- WHAT YOU ARE ASKED TO DO
Could you transcribe each of the records below line for line, keeping every character unchanged?

- EXERCISE MATERIALS
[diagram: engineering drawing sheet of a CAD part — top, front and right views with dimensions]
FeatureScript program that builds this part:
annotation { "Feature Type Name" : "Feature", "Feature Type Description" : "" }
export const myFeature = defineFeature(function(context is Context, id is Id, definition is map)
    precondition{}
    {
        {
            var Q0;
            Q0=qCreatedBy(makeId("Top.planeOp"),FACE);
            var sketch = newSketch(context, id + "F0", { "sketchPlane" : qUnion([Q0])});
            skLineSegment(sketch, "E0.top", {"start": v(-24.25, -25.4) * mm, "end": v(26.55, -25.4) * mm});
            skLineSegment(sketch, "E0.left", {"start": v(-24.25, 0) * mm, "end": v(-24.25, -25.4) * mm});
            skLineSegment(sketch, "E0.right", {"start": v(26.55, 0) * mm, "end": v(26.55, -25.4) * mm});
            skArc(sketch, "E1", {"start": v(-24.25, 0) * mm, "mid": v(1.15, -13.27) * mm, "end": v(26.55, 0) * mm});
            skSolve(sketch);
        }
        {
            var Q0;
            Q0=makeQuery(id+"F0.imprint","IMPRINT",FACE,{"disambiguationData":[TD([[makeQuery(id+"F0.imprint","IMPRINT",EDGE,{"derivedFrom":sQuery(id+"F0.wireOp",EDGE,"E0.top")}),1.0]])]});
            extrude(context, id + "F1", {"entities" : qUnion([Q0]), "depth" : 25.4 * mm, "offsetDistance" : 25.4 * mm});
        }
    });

- TASK RESULT
[diagram: engineering drawing sheet of a CAD part — top, front and right views with dimensions]
FeatureScript program that builds this part:
annotation { "Feature Type Name" : "Feature", "Feature Type Description" : "" }
export const myFeature = defineFeature(function(context is Context, id is Id, definition is map)
    precondition{}
    {
        {
            var Q0;
            Q0=qCreatedBy(makeId("Top.planeOp"),FACE);
            var sketch = newSketch(context, id + "F0", { "sketchPlane" : qUnion([Q0])});
            skLineSegment(sketch, "E0.top", {"start": v(-24.25, -25.4) * mm, "end": v(26.55, -25.4) * mm});
            skLineSegment(sketch, "E0.left", {"start": v(-24.25, 0) * mm, "end": v(-24.25, -25.4) * mm});
            skLineSegment(sketch, "E0.right", {"start": v(26.55, 0) * mm, "end": v(26.55, -25.4) * mm});
            skArc(sketch, "E1", {"start": v(-24.25, 0) * mm, "mid": v(1.15, -13.27) * mm, "end": v(26.55, 0) * mm});
            skSolve(sketch);
        }
        {
            var Q0;
            Q0=makeQuery(id+"F0.imprint","IMPRINT",FACE,{"disambiguationData":[TD([[makeQuery(id+"F0.imprint","IMPRINT",EDGE,{"derivedFrom":sQuery(id+"F0.wireOp",EDGE,"E0.top")}),1.0]])]});
            extrude(context, id + "F1", {"entities" : qUnion([Q0]), "depth" : 25.4 * mm, "offsetDistance" : 25.4 * mm});
        }
    });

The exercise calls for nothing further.